I'm no expert on the LAV Driver Course, so no comment.

Armd crewing LAV so 031 can dismount.  *ABSOLUTELY NOT.*  Though it may work in concept, "what if" your crew is sick, goes down, is on HLTA, is tasked to watch from 10 to 2 on its arcs, etc.  Although not all 031 are "turret qual", there are enough to provide some redundancy at the section level to allow for crew rotation within the section if that crew is required for longer periods (say at FOB SHARLACHROT, as an example, in MADEUPLAND).  We cannot "wish away" the LAV Crewing to the armoured corps: they have barely enough to do what they have now: to crew 9 battalions worth of LAVs with crew-redundancy as well is impossible, long term AND short term.  It simply is not practicable, as it would take "generations" to recruit and train enough crews for us poor bloody infantry.

In summation, crewing a LAV III is a unique skill set.  I have it on the highest authority that those who have combat experience, as well as those with extensive training experience, have come together, and continue to do so, with the Centre of Excellence to import UNIVERSAL lessons into gunnery training.  There is no "end state", this is a continuing evolution that will have no end.  Well, until we get the LAV IV, I suppose!  ;D


----------



## Lance Wiebe

Kiwi, I fully realize that you want to keep this thread within the realm of those that have combat experience in the LAV.  In other words, you don't want crotchedy old fogies like me, with our walkers and cold war mentality wading in with our lack of LAV combat experience.

Having said that, you have started a thread that is certainly worthwhile, and I'm sure, you're opening the eyes of some.  I, too, have read the document you and the guys working with you have put out, it is surprisingly similar to other reports I have read about the Marines and their experience in the LAV in Iraq, and the US Army reports concerning the Bradley.  Well done.

I have just a couple of comments.  You know where their coming from, so take them as you wish.....

From the very beginning of the LAV project, I was arguing for one RWS per platoon, with the Mark 19.  The newest variants of the Mk 19, with the auto fuze setting, lasers and stab make an awesome area suppression weapons platform.  They can be loaded from inside the vehicle, and have enough ammo variants to keep everyone happy in almost every situation you can dream of.  While they are not much good for engaging the enemy that are inside fortifications, for enemy in the open, or behind fences, hedges, etc, they are deadly.  Nothing I have read has convinced me that this is not a viable concept.  The capability of putting down HE, HE-Frag, air burst, or even smoke is nothing to be sneezed at, in my opinion.

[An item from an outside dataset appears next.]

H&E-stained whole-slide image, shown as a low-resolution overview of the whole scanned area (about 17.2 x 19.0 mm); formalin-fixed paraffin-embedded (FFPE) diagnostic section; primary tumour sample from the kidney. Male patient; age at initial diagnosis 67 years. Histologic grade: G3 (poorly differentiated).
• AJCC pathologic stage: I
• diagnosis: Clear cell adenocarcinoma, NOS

One of the common points in all of the after action reports I have read is the three round HEI burst being thrown out the window in combat.  While the idea is good, even necessary, when engaging armour with AP or Frange, it seems that 10 or even 20 round bursts of HEI are much more common than 3 round bursts.  Also common to all threads (not surprisingly) is the fact that replenishing HEI is time consuming and relatively labour intensive, and normally has to be completed at the worst possible time.  I don't really have an answer to that, aside from larger ammo bins.  Part of the problem, of course, is that HEI has a relatively small lethal burst radius, therefore, more rounds have to be fired to engage are targets, such as groups of bad guys.  The Mk 19 would be of huge assistance here, I believe.

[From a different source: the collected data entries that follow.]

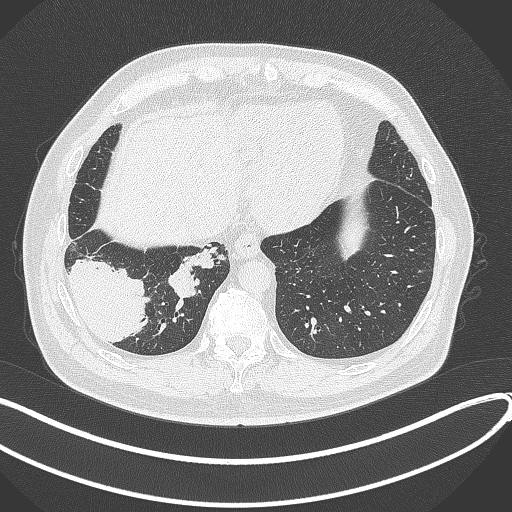
Chest CT, one axial slice; position 80 of 360 along the scan axis; reconstruction kernel B70f; 120 kVp; lung window (W 1500 / L -600 HU); 512 × 512 image matrix, field of view 400 × 400 mm. Patient: male, 59 years.
Annotated regions visible in this slice (bounding box drawn by a radiologist):
- lung tumour (recorded histology: adenocarcinoma): bounding box <64,254,151,349> (left, top, right, bottom; pixels)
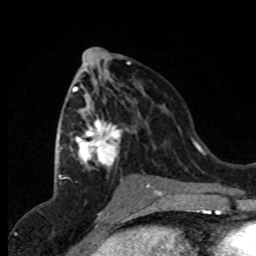
Breast MRI (dynamic contrast-enhanced), one axial slice. Position 41 of 80 along the scan axis. Cropped to one breast. Dynamic contrast-enhanced series, time point 2 of 8 at this slice position (early post-contrast). 1.5 T. TE 4.2 ms, TR 7.1 ms. 256 × 256 image matrix. Female patient.
Outlined on this slice (semi-automatic segmentation, software-assisted and operator-edited):
- enhancing-tissue mask used for the functional tumour volume (all voxels passing the contrast-enhancement thresholds inside the analysis volume; usually the tumour): bounding box (x1, y1, x2, y2) in pixels: (62, 82, 158, 191)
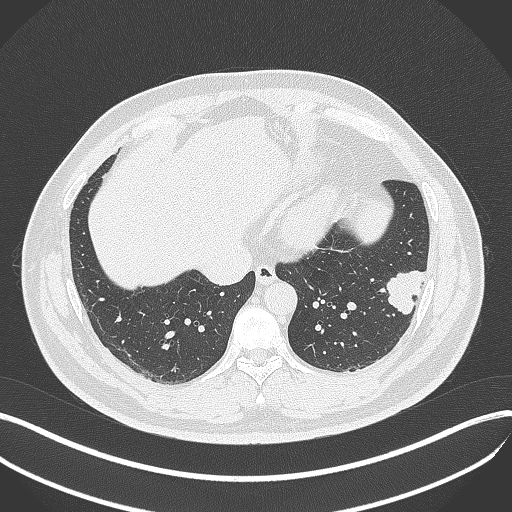
Chest CT, one axial slice. Position 127 of 429 along the scan axis. Reconstruction kernel B70f. Lung window (W 1500 / L -600 HU). 1 mm slice thickness. 512 × 512 image matrix, field of view 400 × 400 mm. Patient: male, 39 years. Case-level facts recorded for this patient, not image findings: clinical TNM (as recorded): T2a N0 M0; histopathological grade: G2-3.
Annotated regions visible in this slice (bounding box drawn by a radiologist):
- lung tumour (recorded histology: adenocarcinoma): bounding box <381,267,428,321> (left, top, right, bottom; pixels)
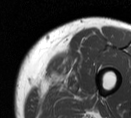
MRI of an extremity soft-tissue mass, one axial slice. Position 11 of 55 along the scan axis. MR volume resampled by the dataset authors to the PET/CT grid (not the native acquisition matrix). 131 × 118 image matrix, field of view 128 × 115 mm. Male patient. Case-level facts recorded for this patient, not image findings: histological type: pleiomorphic liposarcoma; grade: high; site of the primary tumour: left thigh.
Outlined on this slice (expert contour drawn on MRI and transferred to this co-registered scan by the dataset authors):
- gross tumour volume including surrounding oedema: bounding box [x1, y1, x2, y2] px = [59, 68, 85, 97]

The Armour School has in the past hosted an armour gunnery conference.  I'm not sure who has attended in the past from your Unit, but many (most) of the points you bring up are valid points, and that may be a forum to bring them up.  Perhaps Hauptmann Scharlachrot can give you more information on the invitees, and when it is being held again.

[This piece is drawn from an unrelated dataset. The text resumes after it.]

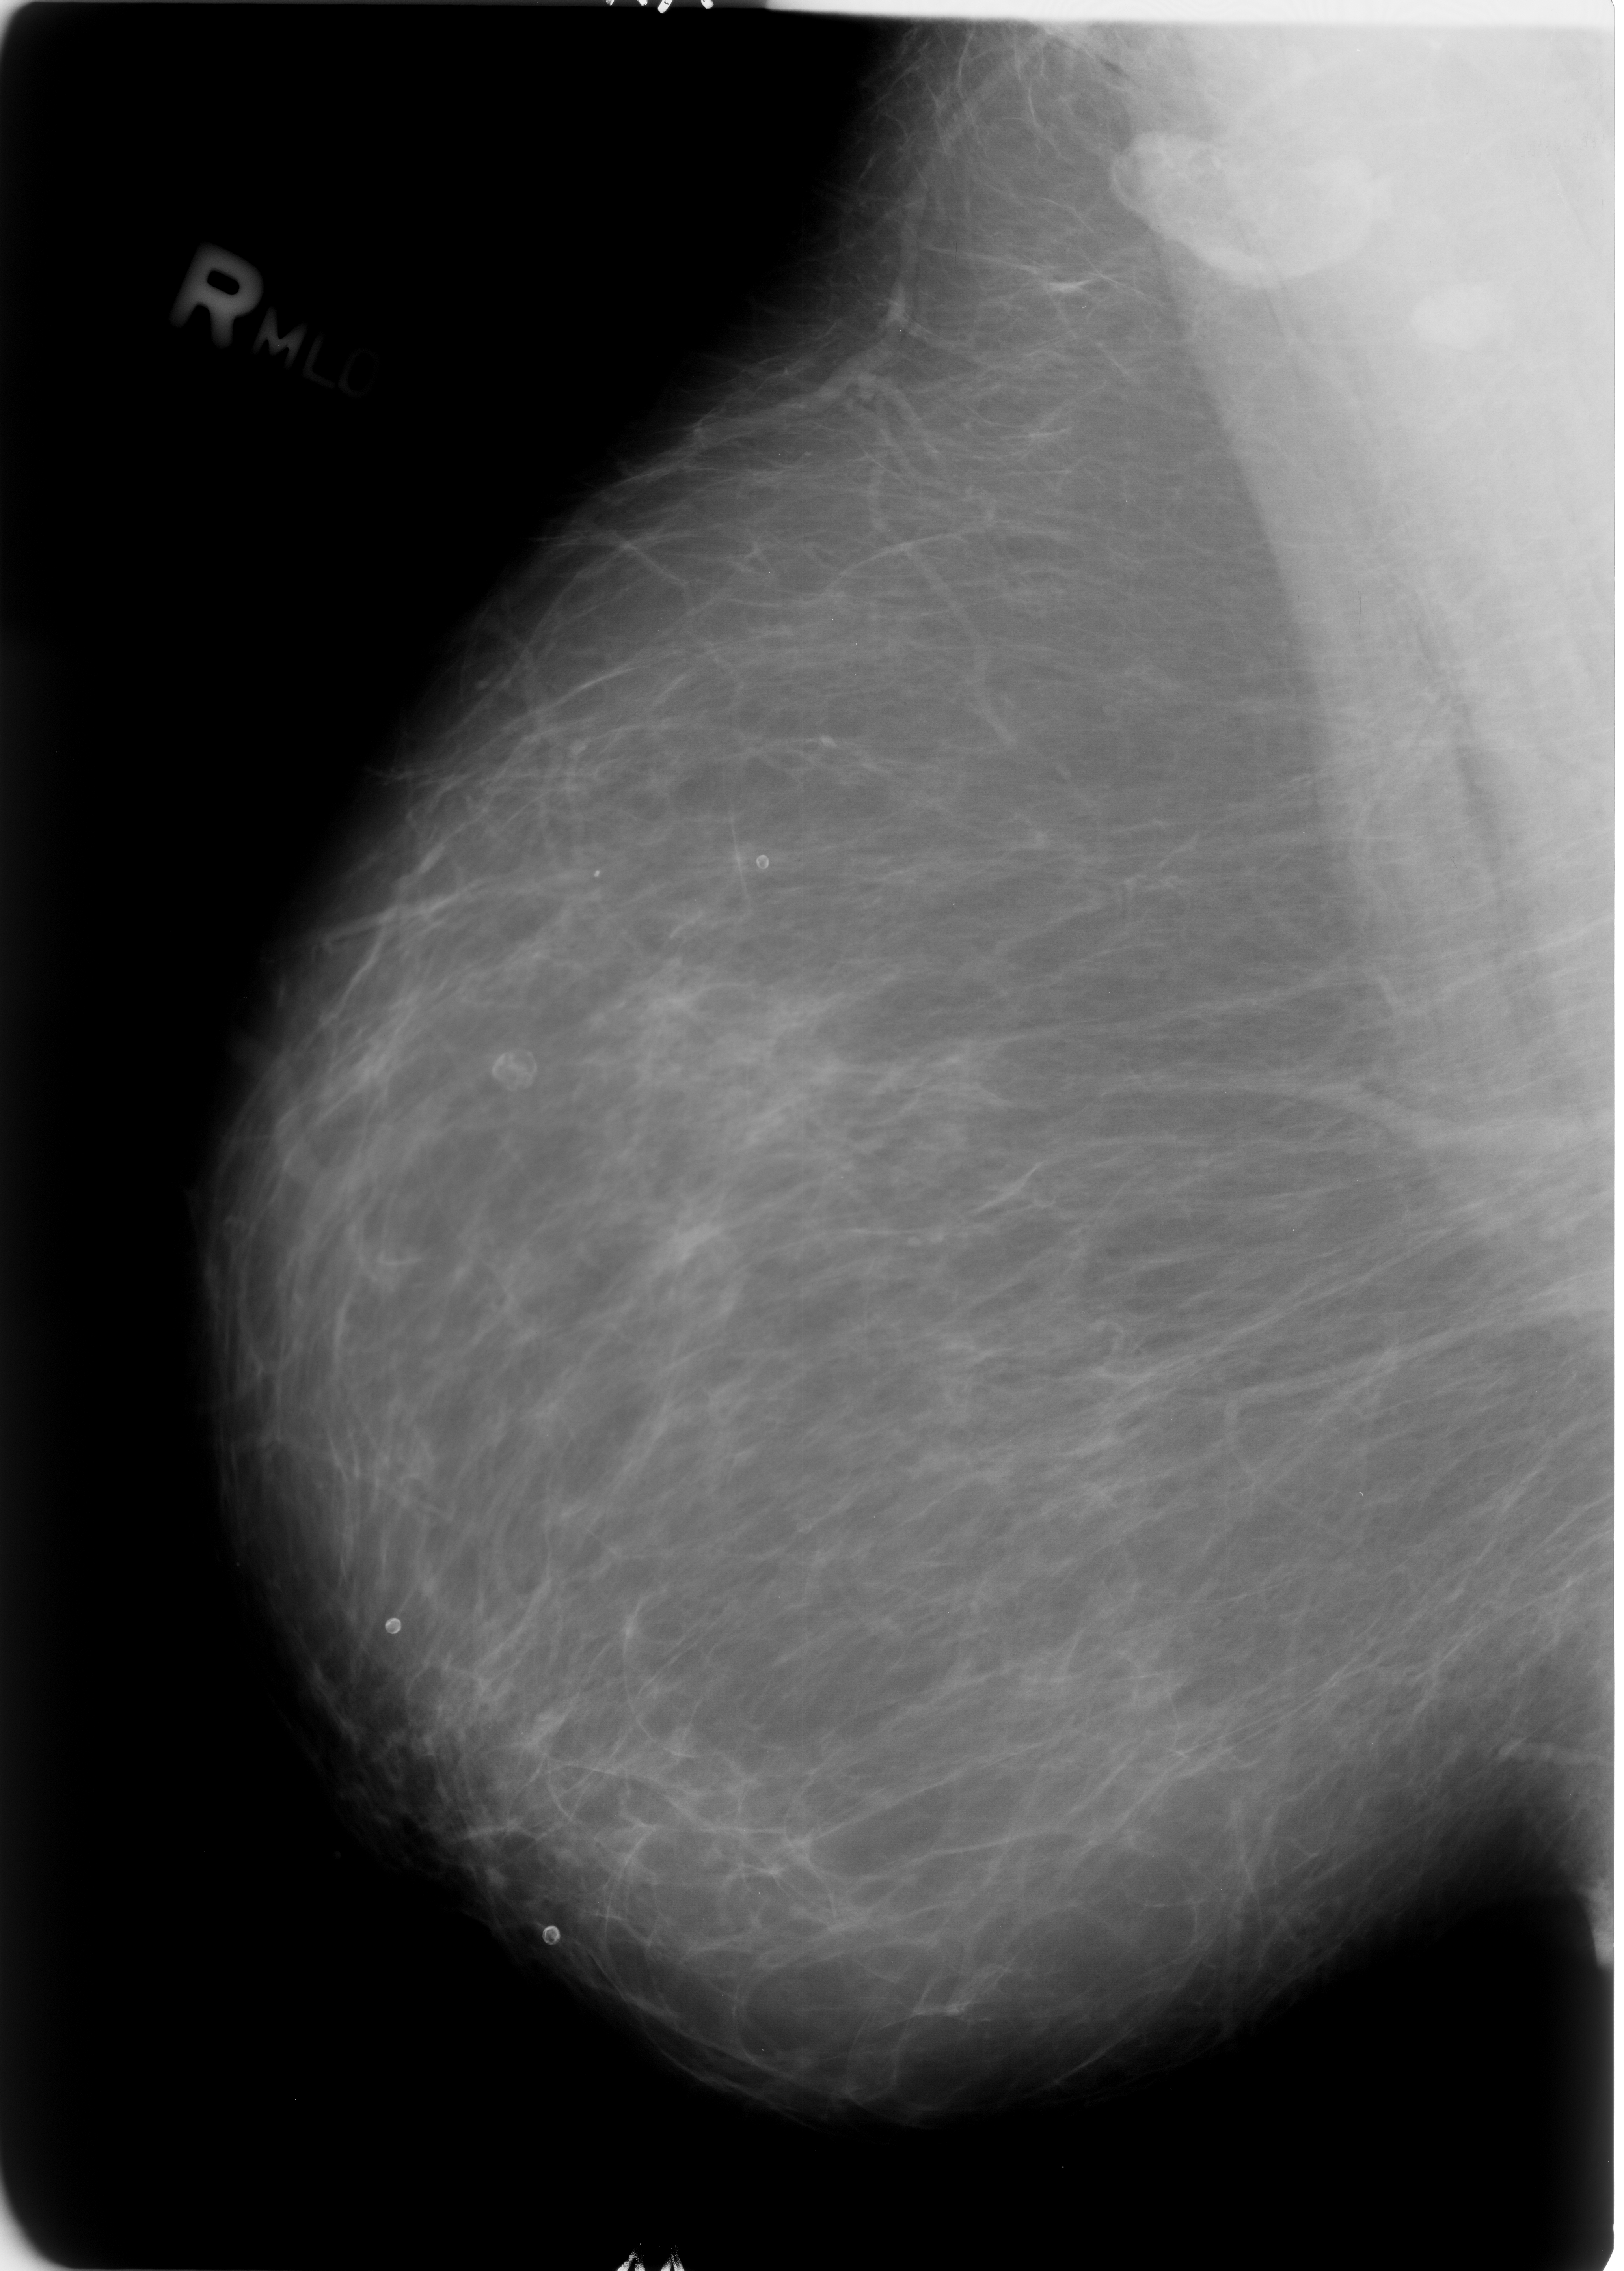
Mammogram (digitized film); right breast; mediolateral oblique (MLO) view; BI-RADS breast density category 1 (scale 1–4).
- Marked findings (only marked abnormalities are described; nothing is implied about the rest of the image): Finding 1 of 2: calcifications, morphology eggshell; BI-RADS assessment category 2; benign without callback (not worked up further).
- Finding 2 of 2: calcifications, morphology eggshell; BI-RADS assessment category 2; benign; no additional work-up was recommended (benign without callback).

I am one of those that think that tanks should have been sent over much sooner than they were.  While they have their limitations, particularly in the area of the support they require, I bet that you can think of a couple of situations where it would have been nice to have that 105 Hesh round available!

If and when I get out there again, I'll try to make time to get together with you and the rest of your gang, maybe go out for a brew.  As long as you don't have me working in that refigerator again!


----------



## Kiwi99

Lance,
you are more than welcom any time, so feel free to drop in whenever.  With ref to the MK 19, does anyone know where we stand on this wpn.  I may be wrong, but some higher up said that the grenades that didnt go off were considedered to be mines, and that opens a whole new bag of issues.  I disagree.  We still use the M203, and the dudes raved about it in theater.  Even if there was a pintle mount version.  But, like any procurement process, we will take abattle proven weapon and decide to conduct 10 years of trials on it, another 5 to make sure it gets made in Quebec, and then we might get it.  This thread is not for Afghan vets only at all.  it is for anyone that has ideas for LAV, and wants to help the operators kill the jundi more effectivley.

Kiwi Out


----------



## Lance Wiebe

Kiwi;

Whoever made that comment (and I believe it was the MND) obviously didn't think before he spoke.  As if artillery don't have duds, or tanks, or even the 203.  He spoke without thinking things through, in my opinion.  The Mk 19 is a superb weapon!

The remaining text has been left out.